**MATERIAL FOR THIS EXERCISE**
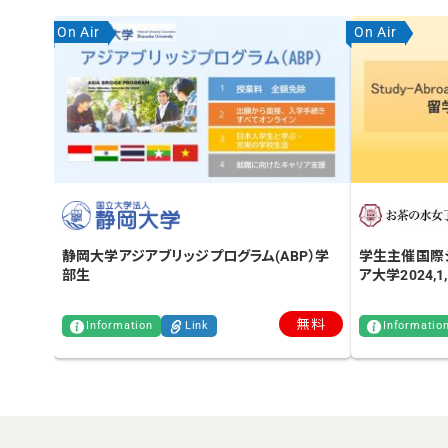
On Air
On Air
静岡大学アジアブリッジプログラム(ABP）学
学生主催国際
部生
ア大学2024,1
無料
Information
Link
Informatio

* * *

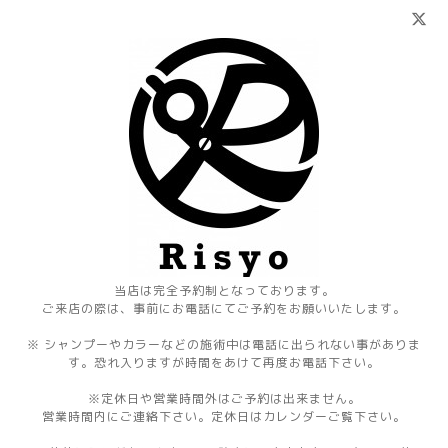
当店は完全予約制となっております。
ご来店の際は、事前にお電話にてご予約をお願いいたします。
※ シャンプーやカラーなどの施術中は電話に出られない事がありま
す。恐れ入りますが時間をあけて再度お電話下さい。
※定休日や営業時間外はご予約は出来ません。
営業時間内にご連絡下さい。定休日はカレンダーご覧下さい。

* * *

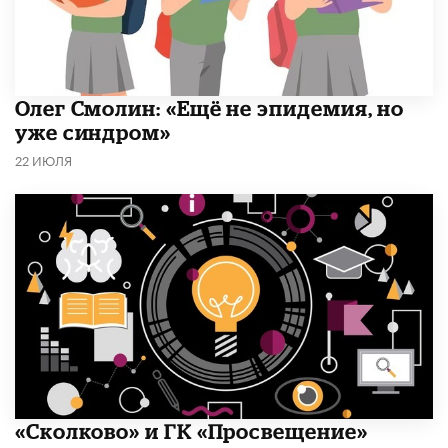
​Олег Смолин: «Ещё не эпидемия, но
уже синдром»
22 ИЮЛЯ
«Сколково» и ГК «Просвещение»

**TASK STATEMENT**
Change "カレンダー" to "営業日カレンダー" in the stretch from the line containing "当店は完全予約制となっております。" through the line containing "営業時間内にご連絡下さい。定休日はカレンダーご覧下さい。" in the records above. Give back only those lines, with everything else left unchanged.

**WRITTEN RESPONSE**
当店は完全予約制となっております。
ご来店の際は、事前にお電話にてご予約をお願いいたします。
※ シャンプーやカラーなどの施術中は電話に出られない事がありま
す。恐れ入りますが時間をあけて再度お電話下さい。
※定休日や営業時間外はご予約は出来ません。
営業時間内にご連絡下さい。定休日は営業日カレンダーご覧下さい。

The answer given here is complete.